Working with patients who are cognitively impaired presents an ongoing communication challenge. For instance, they likely will have trouble following any instructions about their care, including how and when to take prescriptions. Make sure someone can closely monitor care management, and try to involve a care partner whenever possible.
Here are some tips for effectively working with and communicating with cognitively impaired patients.
- Try to address the patient directly, even if his or her cognitive capacity is diminished.
- Gain the person’s attention. Sit in front of and at the same level as him or her and maintain eye contact.
- Speak distinctly and at a natural rate of speed. Resist the temptation to speak loudly.
- Help orient the patient. Explain (or re-explain) who you are and what you will be doing.

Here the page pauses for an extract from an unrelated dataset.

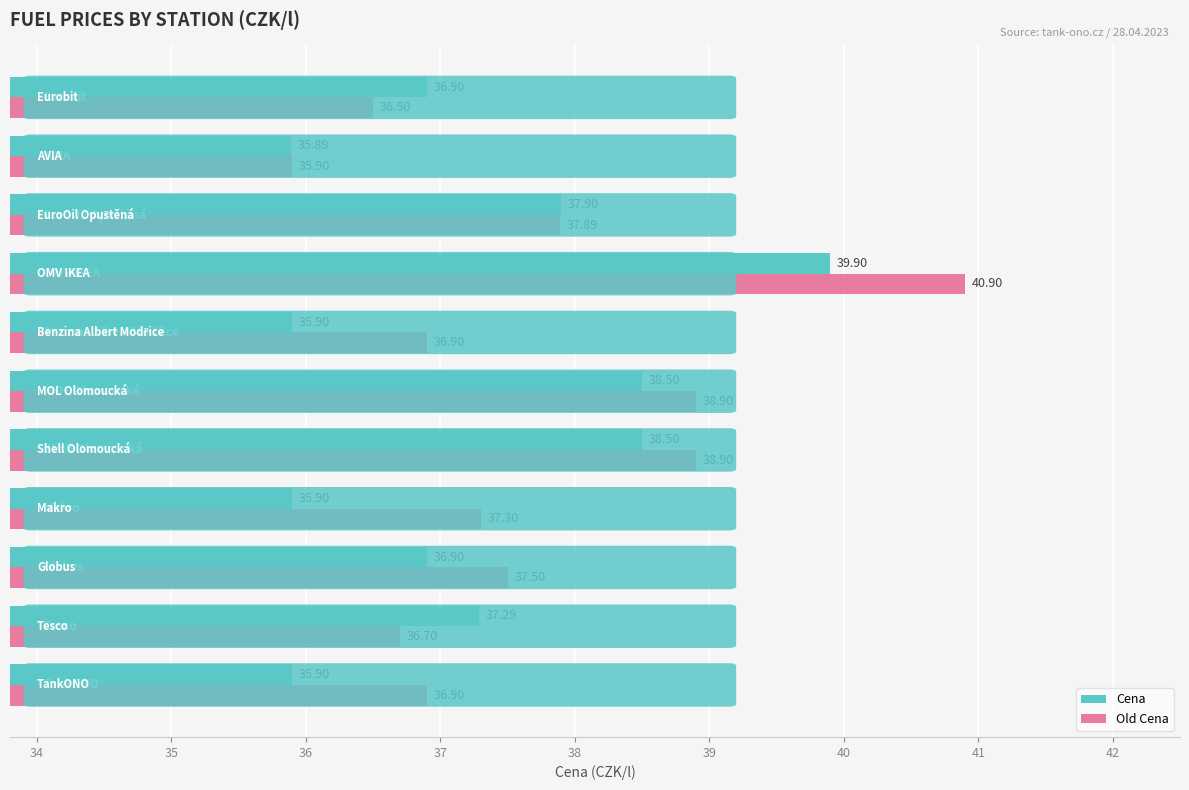

What are all the series names shown in the legend?

Cena, Old Cena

- If possible, meet in surroundings familiar to the patient. Consider having a family member or other familiar person present at first.
- Support and reassure the patient. Acknowledge when responses are correct.
- If the patient gropes for a word, gently provide assistance.
- Make it clear that the encounter is not a “test” but rather a search for information to help the patient.
- Use simple, direct wording. Present one question, instruction, or statement at a time.
- If the patient hears you but does not understand you, rephrase your statement.
- Although open-ended questions are advisable in most interview situations, patients with cognitive impairments often have difficulty coping with them. Consider using a yes-or-no or multiple-choice format.
- Remember that many older people have hearing or vision problems, which can add to their confusion.
- Consider having someone call the patient to follow up on instructions after outpatient visits.
- If the patient can read, provide written instructions and other background information about the problem and options for solutions.
- Address potential issues of driving, getting lost, and home safety each time you see the patient. And, encourage regular physical activity, social activity, hobbies, and intellectual stimulation, as well as a healthy diet. Some studies link these approaches to the maintenance of cognitive function.